* _To-do item_: Which lines of the data contain the string "wire"? Show each of them.

-- Opening Marker --

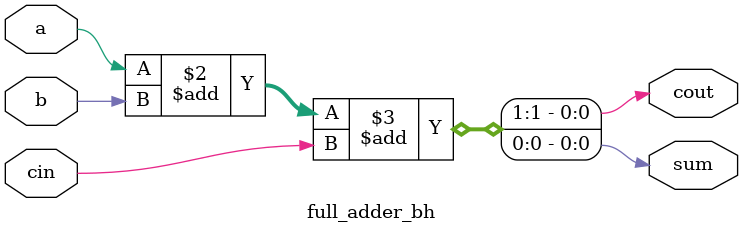
<source format=v>
`timescale 1ns / 1ps

module full_adder_bh(
    input wire a,
    input wire b,
    input wire cin,
    output reg sum,
    output reg cout
    );
    
    always@(*)
    begin
    {cout,sum} = a+b+cin;
    end
    
endmodule

</source>
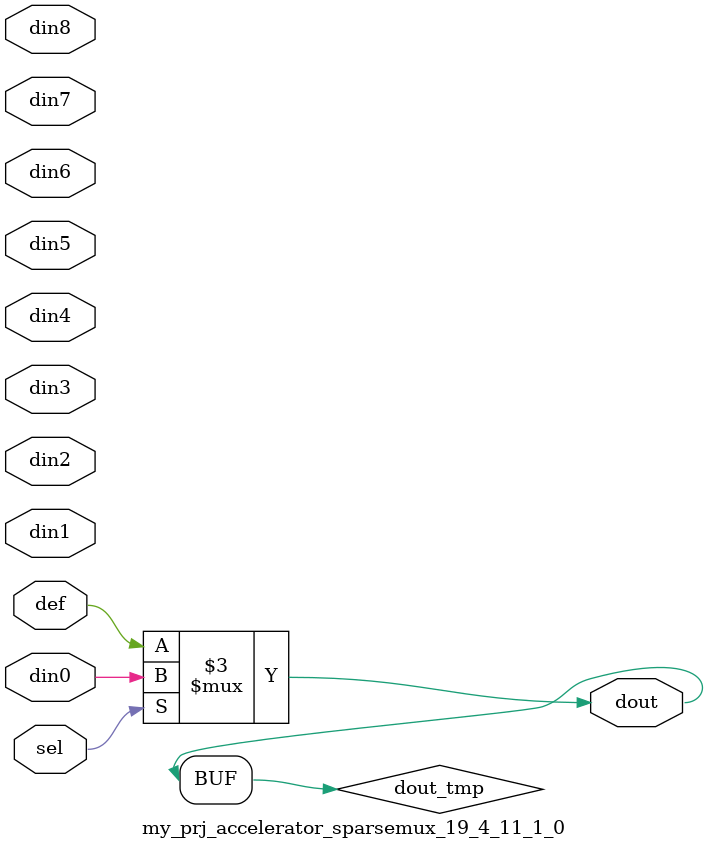
<source format=v>
`timescale 1ns / 1ps

module my_prj_accelerator_sparsemux_19_4_11_1_0 (din0,din1,din2,din3,din4,din5,din6,din7,din8,def,sel,dout);

parameter din0_WIDTH = 1;

parameter din1_WIDTH = 1;

parameter din2_WIDTH = 1;

parameter din3_WIDTH = 1;

parameter din4_WIDTH = 1;

parameter din5_WIDTH = 1;

parameter din6_WIDTH = 1;

parameter din7_WIDTH = 1;

parameter din8_WIDTH = 1;

parameter def_WIDTH = 1;
parameter sel_WIDTH = 1;
parameter dout_WIDTH = 1;

parameter [sel_WIDTH-1:0] CASE0 = 1;

parameter [sel_WIDTH-1:0] CASE1 = 1;

parameter [sel_WIDTH-1:0] CASE2 = 1;

parameter [sel_WIDTH-1:0] CASE3 = 1;

parameter [sel_WIDTH-1:0] CASE4 = 1;

parameter [sel_WIDTH-1:0] CASE5 = 1;

parameter [sel_WIDTH-1:0] CASE6 = 1;

parameter [sel_WIDTH-1:0] CASE7 = 1;

parameter [sel_WIDTH-1:0] CASE8 = 1;

parameter ID = 1;
parameter NUM_STAGE = 1;



input [din0_WIDTH-1:0] din0;

input [din1_WIDTH-1:0] din1;

input [din2_WIDTH-1:0] din2;

input [din3_WIDTH-1:0] din3;

input [din4_WIDTH-1:0] din4;

input [din5_WIDTH-1:0] din5;

input [din6_WIDTH-1:0] din6;

input [din7_WIDTH-1:0] din7;

input [din8_WIDTH-1:0] din8;

input [def_WIDTH-1:0] def;
input [sel_WIDTH-1:0] sel;

output [dout_WIDTH-1:0] dout;



reg [dout_WIDTH-1:0] dout_tmp;

always @ (*) begin
case (sel)
    
    CASE0 : dout_tmp = din0;
    
    CASE1 : dout_tmp = din1;
    
    CASE2 : dout_tmp = din2;
    
    CASE3 : dout_tmp = din3;
    
    CASE4 : dout_tmp = din4;
    
    CASE5 : dout_tmp = din5;
    
    CASE6 : dout_tmp = din6;
    
    CASE7 : dout_tmp = din7;
    
    CASE8 : dout_tmp = din8;
    
    default : dout_tmp = def;
endcase
end


assign dout = dout_tmp;



endmodule

</source>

-- Closing Marker --

* _Answer box_:
    input wire a,
    input wire b,
    input wire cin,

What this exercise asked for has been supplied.